TASK DESCRIPTION:
Gather all lines from the material that contain the word "diagonal".

• • •

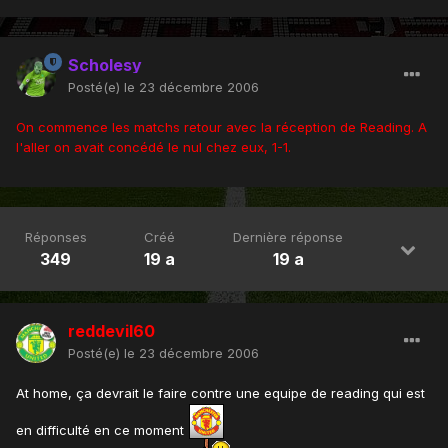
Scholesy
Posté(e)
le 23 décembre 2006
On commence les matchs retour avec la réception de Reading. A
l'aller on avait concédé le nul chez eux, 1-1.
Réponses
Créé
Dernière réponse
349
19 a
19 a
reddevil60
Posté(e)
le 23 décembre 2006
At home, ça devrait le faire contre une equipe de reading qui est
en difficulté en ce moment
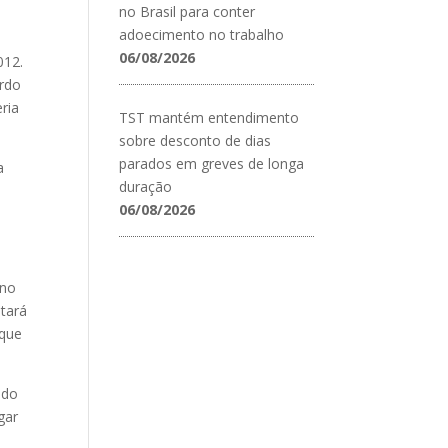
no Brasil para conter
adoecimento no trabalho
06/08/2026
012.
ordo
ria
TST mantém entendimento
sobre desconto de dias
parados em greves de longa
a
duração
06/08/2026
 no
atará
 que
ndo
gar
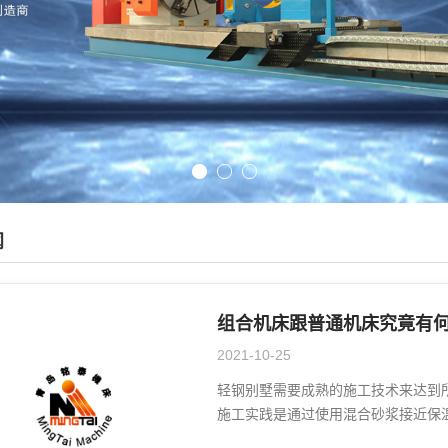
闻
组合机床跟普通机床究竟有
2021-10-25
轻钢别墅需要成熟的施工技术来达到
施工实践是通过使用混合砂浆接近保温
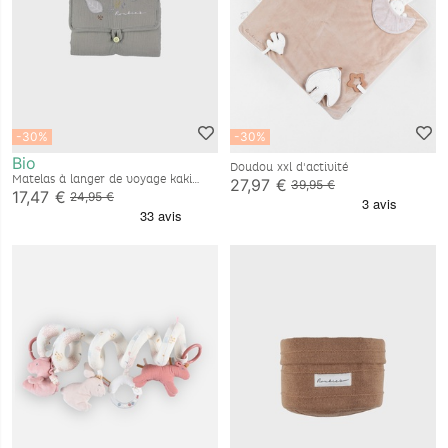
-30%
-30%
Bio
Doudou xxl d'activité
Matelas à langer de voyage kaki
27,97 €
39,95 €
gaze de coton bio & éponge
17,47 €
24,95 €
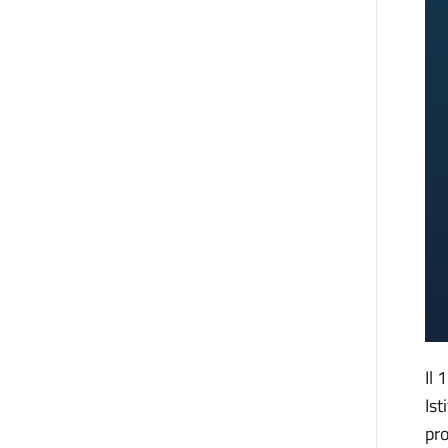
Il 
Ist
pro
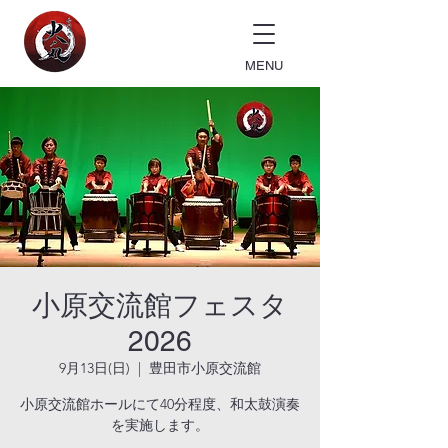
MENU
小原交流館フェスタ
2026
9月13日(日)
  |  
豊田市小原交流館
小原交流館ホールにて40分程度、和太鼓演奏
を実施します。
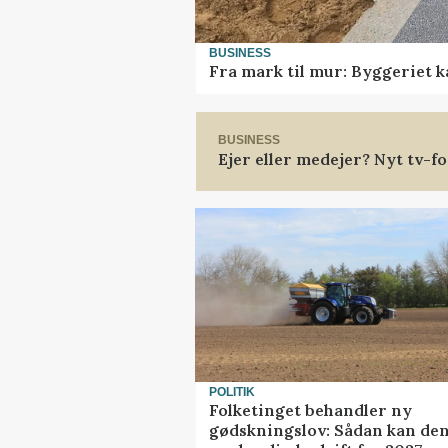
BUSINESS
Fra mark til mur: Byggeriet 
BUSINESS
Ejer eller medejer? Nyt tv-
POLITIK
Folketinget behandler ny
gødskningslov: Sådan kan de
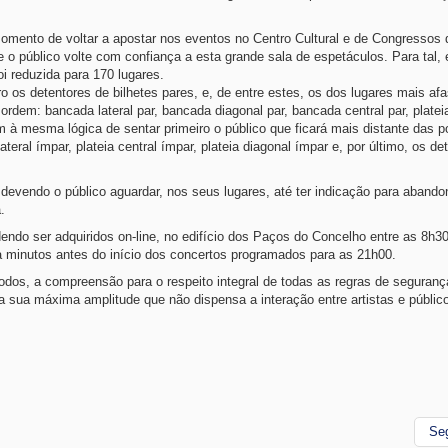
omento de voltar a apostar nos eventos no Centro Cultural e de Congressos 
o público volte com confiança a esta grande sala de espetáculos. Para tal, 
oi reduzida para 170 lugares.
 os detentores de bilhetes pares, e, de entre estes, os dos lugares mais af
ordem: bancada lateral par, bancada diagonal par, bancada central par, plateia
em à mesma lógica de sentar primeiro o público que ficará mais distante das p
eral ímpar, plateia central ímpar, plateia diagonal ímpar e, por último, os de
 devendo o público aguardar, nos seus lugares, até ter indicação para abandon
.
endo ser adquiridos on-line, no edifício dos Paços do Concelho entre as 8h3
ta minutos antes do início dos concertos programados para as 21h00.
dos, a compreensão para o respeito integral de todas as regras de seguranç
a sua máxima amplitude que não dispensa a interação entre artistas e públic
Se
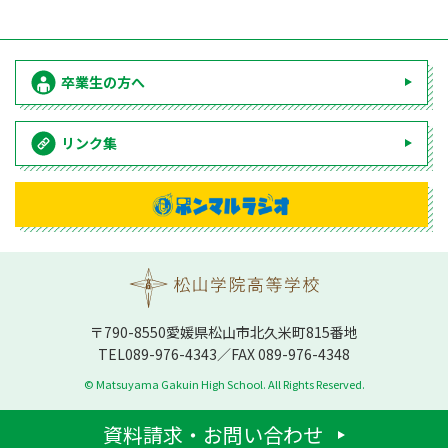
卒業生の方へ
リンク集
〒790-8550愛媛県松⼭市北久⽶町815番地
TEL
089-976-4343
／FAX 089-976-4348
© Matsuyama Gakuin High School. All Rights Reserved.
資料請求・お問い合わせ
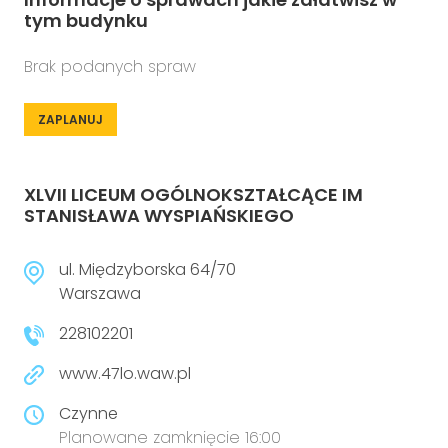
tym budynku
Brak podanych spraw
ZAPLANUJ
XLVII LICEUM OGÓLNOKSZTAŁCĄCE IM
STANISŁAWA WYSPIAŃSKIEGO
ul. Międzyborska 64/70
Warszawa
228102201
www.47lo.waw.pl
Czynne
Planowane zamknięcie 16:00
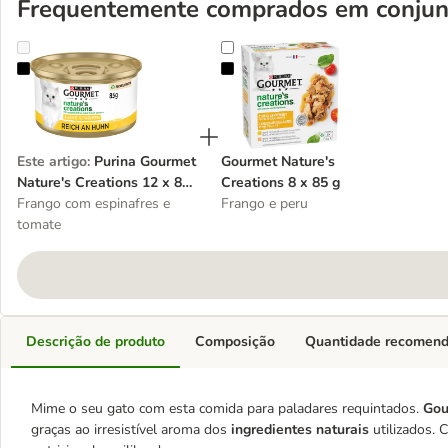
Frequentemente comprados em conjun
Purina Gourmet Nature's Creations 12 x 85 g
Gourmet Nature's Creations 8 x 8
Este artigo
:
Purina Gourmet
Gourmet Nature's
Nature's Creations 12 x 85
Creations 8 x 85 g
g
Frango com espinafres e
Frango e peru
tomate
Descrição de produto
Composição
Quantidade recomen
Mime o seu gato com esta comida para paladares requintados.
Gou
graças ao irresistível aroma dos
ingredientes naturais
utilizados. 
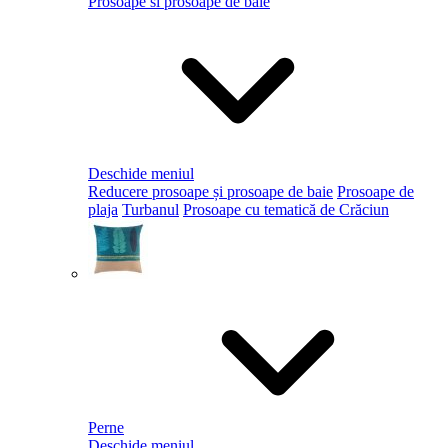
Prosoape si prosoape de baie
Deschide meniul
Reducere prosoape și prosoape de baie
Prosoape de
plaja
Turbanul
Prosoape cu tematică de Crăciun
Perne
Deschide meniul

• • •

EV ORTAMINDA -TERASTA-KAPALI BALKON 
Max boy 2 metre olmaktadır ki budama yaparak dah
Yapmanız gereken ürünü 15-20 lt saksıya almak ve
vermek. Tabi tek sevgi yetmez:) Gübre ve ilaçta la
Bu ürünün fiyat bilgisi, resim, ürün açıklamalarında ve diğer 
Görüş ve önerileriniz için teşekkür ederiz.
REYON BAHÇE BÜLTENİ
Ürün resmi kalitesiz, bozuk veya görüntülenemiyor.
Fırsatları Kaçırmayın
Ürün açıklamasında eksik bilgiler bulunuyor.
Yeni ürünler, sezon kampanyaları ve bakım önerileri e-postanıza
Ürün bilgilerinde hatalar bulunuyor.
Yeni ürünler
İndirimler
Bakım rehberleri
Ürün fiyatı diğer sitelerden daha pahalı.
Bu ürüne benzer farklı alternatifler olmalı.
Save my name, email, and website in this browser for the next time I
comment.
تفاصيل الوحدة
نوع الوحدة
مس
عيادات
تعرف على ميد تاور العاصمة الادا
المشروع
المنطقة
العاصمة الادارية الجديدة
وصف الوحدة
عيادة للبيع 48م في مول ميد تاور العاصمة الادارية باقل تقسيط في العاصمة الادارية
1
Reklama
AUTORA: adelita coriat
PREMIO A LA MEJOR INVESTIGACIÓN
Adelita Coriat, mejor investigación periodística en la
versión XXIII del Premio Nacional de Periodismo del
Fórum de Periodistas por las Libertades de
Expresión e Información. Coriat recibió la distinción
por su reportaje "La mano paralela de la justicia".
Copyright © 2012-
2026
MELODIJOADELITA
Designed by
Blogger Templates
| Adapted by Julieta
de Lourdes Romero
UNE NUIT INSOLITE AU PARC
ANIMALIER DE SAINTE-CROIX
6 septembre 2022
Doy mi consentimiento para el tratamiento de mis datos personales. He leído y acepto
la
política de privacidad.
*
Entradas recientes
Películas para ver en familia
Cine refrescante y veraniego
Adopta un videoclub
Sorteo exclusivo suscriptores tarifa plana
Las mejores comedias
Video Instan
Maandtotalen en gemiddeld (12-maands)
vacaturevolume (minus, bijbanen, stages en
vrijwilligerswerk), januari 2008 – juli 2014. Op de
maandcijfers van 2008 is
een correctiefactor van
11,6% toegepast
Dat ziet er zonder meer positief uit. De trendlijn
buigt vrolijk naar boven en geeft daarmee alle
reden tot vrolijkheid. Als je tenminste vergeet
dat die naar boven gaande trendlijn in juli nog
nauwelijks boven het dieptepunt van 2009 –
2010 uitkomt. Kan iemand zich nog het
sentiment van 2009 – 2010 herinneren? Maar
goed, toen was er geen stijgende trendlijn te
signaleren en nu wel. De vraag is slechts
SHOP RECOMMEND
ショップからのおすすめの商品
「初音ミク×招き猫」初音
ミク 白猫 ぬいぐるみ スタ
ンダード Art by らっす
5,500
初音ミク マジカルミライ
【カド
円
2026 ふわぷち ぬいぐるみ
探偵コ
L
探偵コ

• • •

EXERCISE RESULT:
ordem: bancada lateral par, bancada diagonal par, bancada central par, plateia
eral ímpar, plateia central ímpar, plateia diagonal ímpar e, por último, os de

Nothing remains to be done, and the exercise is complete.